Record excerpts ::
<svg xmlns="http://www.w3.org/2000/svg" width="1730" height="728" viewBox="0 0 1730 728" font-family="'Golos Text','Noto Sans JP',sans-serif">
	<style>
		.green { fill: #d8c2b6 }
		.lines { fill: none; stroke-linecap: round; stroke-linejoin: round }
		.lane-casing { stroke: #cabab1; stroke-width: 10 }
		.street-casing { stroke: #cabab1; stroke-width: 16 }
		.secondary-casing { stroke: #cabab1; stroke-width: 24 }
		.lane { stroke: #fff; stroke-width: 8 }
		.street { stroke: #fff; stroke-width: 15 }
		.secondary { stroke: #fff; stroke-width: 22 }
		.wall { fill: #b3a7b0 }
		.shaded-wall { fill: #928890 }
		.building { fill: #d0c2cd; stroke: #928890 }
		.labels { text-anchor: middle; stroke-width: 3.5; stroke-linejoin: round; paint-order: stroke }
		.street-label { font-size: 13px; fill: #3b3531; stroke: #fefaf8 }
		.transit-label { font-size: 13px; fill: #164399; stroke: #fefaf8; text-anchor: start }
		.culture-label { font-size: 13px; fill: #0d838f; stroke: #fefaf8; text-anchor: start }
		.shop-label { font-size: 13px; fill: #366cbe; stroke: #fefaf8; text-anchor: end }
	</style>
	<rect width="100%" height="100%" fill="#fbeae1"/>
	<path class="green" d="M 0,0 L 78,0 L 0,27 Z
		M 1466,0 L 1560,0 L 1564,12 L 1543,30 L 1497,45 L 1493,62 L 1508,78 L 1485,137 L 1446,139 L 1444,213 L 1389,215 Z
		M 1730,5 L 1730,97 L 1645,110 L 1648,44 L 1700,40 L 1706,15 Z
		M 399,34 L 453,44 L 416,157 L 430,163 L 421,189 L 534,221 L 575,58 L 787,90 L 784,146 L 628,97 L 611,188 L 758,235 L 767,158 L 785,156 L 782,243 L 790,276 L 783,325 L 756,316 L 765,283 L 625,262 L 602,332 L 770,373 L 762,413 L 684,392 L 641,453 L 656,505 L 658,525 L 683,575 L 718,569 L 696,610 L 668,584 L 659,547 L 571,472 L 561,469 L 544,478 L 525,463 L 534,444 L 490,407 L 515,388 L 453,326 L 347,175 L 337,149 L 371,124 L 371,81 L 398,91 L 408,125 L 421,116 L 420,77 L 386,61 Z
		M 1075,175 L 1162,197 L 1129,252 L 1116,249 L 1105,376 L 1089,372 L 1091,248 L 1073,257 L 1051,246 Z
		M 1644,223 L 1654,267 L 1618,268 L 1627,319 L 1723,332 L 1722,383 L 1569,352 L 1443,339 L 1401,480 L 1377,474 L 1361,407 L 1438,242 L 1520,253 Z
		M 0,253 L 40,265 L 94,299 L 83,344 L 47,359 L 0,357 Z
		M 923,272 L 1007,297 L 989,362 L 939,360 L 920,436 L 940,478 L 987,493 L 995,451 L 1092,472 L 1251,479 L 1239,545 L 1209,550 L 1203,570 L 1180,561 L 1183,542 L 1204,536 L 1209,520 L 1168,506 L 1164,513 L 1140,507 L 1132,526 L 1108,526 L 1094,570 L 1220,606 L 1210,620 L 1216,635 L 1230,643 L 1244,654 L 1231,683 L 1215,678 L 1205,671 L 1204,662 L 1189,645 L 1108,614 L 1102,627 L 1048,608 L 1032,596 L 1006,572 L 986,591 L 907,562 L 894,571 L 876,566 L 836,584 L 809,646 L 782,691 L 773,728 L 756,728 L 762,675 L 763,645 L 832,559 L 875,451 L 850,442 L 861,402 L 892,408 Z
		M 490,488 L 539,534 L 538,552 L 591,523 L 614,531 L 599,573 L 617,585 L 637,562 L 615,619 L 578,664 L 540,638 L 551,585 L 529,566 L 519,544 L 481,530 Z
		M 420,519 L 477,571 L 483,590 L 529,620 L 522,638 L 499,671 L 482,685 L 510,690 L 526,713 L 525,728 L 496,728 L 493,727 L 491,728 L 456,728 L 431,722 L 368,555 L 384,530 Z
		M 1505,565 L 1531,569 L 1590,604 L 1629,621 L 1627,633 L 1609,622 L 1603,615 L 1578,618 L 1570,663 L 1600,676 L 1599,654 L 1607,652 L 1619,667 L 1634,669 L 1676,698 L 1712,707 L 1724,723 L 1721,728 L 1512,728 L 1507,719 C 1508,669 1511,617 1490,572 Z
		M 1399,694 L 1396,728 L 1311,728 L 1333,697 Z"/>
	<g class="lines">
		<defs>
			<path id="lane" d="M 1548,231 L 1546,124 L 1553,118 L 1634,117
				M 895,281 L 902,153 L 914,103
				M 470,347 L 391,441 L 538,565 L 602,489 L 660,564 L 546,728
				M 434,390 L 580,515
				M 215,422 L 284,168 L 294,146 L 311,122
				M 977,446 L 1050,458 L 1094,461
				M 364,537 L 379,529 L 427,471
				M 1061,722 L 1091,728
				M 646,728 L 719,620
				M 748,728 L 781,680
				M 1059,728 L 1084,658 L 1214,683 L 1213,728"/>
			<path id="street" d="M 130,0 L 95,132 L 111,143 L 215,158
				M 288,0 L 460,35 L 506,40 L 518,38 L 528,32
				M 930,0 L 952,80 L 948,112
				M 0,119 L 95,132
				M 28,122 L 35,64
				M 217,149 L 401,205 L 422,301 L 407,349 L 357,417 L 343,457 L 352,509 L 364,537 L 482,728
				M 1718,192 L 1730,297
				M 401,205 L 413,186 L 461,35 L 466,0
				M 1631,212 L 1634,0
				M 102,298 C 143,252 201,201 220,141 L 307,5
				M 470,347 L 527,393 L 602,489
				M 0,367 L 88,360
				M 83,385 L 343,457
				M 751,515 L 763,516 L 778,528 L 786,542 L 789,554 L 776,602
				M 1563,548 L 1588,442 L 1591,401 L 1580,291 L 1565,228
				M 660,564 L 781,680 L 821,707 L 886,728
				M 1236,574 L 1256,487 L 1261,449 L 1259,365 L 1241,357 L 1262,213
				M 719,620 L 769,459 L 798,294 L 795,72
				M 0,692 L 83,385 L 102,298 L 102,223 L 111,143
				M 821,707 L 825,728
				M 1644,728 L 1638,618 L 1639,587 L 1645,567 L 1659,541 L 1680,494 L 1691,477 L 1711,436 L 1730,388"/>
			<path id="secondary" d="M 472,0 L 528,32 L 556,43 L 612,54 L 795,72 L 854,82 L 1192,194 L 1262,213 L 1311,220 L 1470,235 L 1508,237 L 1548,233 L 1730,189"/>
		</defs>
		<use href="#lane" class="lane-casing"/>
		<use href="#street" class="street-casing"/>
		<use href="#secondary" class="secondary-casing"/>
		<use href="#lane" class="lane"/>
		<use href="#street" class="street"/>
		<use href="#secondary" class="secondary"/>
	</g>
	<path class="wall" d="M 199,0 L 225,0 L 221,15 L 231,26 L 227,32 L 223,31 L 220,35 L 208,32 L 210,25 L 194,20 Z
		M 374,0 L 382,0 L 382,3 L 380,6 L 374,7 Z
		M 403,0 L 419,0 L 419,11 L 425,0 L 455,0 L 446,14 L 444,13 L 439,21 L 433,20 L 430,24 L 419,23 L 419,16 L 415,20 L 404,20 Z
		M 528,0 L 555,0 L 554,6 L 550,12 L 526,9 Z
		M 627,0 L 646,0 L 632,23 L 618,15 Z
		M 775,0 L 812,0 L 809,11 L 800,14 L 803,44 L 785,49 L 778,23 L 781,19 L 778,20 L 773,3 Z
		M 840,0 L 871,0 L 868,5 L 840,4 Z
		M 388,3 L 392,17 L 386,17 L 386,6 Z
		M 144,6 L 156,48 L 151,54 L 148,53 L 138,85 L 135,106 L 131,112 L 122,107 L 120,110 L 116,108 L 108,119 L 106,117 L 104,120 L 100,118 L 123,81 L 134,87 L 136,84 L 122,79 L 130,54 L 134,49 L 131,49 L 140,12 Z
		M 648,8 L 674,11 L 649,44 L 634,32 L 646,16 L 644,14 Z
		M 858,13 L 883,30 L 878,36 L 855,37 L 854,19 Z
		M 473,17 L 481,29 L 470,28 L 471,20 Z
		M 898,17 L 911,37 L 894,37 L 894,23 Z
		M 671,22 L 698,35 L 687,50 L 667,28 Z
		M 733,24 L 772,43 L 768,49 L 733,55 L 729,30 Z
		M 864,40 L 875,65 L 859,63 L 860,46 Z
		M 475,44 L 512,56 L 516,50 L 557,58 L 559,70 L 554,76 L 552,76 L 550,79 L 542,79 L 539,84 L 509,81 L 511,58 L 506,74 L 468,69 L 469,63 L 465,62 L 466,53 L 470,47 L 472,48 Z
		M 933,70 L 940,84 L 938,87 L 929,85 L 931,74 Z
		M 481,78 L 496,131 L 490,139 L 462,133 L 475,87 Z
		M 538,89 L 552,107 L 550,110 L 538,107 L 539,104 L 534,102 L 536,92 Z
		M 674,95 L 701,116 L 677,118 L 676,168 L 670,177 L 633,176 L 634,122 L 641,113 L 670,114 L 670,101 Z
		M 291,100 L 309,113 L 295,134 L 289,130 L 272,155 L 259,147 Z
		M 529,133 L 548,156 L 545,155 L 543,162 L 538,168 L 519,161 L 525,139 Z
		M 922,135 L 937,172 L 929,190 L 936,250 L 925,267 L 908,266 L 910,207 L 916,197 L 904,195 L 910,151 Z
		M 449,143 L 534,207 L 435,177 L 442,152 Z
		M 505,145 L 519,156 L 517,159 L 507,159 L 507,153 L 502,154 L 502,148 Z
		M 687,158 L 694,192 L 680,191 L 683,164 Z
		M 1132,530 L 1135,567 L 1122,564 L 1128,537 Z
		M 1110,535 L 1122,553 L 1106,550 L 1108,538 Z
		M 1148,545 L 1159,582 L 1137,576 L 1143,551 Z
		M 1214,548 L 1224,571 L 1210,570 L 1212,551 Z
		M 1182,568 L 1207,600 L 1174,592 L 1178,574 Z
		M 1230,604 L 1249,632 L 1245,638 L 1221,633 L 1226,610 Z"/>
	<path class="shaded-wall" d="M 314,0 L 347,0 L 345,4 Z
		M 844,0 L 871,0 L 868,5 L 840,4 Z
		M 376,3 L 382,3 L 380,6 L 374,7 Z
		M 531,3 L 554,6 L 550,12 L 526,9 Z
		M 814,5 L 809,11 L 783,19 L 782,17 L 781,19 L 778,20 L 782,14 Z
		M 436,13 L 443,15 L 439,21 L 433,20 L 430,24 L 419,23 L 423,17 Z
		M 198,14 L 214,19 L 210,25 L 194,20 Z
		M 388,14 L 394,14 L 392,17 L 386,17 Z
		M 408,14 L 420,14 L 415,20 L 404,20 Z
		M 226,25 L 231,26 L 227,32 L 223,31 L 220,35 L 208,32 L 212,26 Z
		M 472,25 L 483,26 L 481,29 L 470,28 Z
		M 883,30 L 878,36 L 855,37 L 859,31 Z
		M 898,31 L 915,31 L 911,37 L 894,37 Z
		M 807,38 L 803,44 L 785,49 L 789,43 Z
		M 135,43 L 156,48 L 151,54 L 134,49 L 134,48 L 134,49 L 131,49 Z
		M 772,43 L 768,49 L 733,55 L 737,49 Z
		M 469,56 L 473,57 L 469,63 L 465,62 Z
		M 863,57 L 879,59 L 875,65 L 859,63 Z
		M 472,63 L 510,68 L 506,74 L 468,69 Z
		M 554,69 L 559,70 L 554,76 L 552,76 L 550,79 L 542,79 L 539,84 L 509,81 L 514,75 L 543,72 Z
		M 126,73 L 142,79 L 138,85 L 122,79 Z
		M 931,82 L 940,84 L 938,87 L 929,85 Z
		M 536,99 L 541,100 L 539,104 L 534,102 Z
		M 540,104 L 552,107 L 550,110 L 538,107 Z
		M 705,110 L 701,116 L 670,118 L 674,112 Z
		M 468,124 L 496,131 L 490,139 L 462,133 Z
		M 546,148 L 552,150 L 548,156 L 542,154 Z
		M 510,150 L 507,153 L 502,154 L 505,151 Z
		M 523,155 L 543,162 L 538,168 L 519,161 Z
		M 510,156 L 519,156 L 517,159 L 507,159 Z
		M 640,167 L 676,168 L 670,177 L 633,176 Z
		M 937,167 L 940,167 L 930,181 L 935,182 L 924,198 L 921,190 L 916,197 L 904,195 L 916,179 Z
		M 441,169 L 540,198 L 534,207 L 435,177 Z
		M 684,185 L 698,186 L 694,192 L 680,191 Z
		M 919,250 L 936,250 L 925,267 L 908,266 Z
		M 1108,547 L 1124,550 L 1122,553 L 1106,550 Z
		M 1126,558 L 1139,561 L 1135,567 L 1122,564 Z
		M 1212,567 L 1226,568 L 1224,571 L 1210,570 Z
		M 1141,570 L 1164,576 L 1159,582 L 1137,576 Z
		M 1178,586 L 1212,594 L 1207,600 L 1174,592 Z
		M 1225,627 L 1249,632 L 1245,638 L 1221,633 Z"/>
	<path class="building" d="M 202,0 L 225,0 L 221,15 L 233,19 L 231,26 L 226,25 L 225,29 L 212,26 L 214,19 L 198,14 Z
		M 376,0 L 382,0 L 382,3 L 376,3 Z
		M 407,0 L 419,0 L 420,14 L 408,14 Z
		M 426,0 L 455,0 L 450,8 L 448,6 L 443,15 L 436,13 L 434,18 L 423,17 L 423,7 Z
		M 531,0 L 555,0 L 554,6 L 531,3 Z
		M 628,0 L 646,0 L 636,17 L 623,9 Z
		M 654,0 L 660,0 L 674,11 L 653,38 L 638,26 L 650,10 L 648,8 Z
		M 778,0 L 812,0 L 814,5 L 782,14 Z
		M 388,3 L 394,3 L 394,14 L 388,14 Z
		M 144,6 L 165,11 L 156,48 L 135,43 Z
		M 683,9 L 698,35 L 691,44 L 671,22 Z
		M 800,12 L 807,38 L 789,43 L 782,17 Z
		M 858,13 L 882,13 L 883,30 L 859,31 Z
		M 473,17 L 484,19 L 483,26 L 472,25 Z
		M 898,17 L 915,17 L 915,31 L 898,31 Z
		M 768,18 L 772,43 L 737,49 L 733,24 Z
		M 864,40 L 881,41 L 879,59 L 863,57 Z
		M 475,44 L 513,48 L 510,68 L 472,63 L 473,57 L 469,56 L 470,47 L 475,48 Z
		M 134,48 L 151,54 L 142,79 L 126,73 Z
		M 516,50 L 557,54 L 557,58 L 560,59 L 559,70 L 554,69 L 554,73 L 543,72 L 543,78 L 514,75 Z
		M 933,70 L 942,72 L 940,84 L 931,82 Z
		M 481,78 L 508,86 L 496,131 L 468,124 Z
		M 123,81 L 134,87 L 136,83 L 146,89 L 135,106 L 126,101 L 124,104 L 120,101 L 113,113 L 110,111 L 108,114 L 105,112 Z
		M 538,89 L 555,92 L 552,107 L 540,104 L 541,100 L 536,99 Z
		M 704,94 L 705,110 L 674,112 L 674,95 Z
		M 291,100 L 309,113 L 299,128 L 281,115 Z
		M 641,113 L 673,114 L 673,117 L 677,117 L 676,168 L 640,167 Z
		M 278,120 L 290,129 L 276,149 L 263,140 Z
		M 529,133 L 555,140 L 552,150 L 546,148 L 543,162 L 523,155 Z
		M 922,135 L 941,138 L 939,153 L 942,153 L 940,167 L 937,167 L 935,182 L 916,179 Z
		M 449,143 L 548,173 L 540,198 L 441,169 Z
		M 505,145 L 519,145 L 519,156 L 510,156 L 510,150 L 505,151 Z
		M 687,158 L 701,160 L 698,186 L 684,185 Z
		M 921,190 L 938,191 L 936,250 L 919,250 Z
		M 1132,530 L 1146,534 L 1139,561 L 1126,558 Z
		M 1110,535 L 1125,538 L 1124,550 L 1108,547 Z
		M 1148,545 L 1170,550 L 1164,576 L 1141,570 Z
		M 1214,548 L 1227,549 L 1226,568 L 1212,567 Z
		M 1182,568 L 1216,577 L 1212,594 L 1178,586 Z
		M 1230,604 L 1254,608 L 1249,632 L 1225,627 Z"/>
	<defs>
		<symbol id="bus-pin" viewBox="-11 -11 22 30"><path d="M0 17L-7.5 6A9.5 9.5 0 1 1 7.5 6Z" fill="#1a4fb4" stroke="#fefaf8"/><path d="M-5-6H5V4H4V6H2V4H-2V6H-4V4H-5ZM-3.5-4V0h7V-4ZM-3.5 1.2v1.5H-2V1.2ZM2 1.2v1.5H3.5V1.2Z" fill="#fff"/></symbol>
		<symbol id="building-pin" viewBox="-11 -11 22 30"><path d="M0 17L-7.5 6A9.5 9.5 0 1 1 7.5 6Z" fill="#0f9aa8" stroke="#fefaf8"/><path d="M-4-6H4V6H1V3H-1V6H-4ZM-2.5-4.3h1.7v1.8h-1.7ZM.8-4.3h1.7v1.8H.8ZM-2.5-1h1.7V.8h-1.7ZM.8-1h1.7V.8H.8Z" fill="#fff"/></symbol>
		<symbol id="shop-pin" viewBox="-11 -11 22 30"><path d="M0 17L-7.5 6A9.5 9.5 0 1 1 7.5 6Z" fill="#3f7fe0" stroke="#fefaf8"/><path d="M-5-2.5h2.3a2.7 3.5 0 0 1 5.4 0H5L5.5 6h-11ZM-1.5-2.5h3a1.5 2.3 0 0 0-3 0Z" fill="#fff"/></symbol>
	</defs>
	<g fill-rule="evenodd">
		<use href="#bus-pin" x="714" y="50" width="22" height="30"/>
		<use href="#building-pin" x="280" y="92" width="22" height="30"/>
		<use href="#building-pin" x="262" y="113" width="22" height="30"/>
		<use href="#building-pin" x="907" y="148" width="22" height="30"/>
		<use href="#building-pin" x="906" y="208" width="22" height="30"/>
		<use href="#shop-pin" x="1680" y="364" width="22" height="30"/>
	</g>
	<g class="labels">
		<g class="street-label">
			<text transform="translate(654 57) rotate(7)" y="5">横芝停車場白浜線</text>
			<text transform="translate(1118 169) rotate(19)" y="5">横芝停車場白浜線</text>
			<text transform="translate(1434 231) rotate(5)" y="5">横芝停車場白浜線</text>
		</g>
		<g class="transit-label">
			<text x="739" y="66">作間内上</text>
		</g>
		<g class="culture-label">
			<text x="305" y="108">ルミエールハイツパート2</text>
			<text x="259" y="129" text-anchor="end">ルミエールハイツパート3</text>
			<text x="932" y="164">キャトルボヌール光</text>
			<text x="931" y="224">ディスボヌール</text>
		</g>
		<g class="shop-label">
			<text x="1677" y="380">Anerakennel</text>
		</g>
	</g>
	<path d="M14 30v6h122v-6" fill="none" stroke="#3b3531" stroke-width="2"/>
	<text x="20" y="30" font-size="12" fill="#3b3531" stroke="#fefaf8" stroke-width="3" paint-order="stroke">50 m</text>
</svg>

What you should do ::
Return each line of the listing that holds the string "shaded".

Solution ::
		.shaded-wall { fill: #928890 }
	<path class="shaded-wall" d="M 314,0 L 347,0 L 345,4 Z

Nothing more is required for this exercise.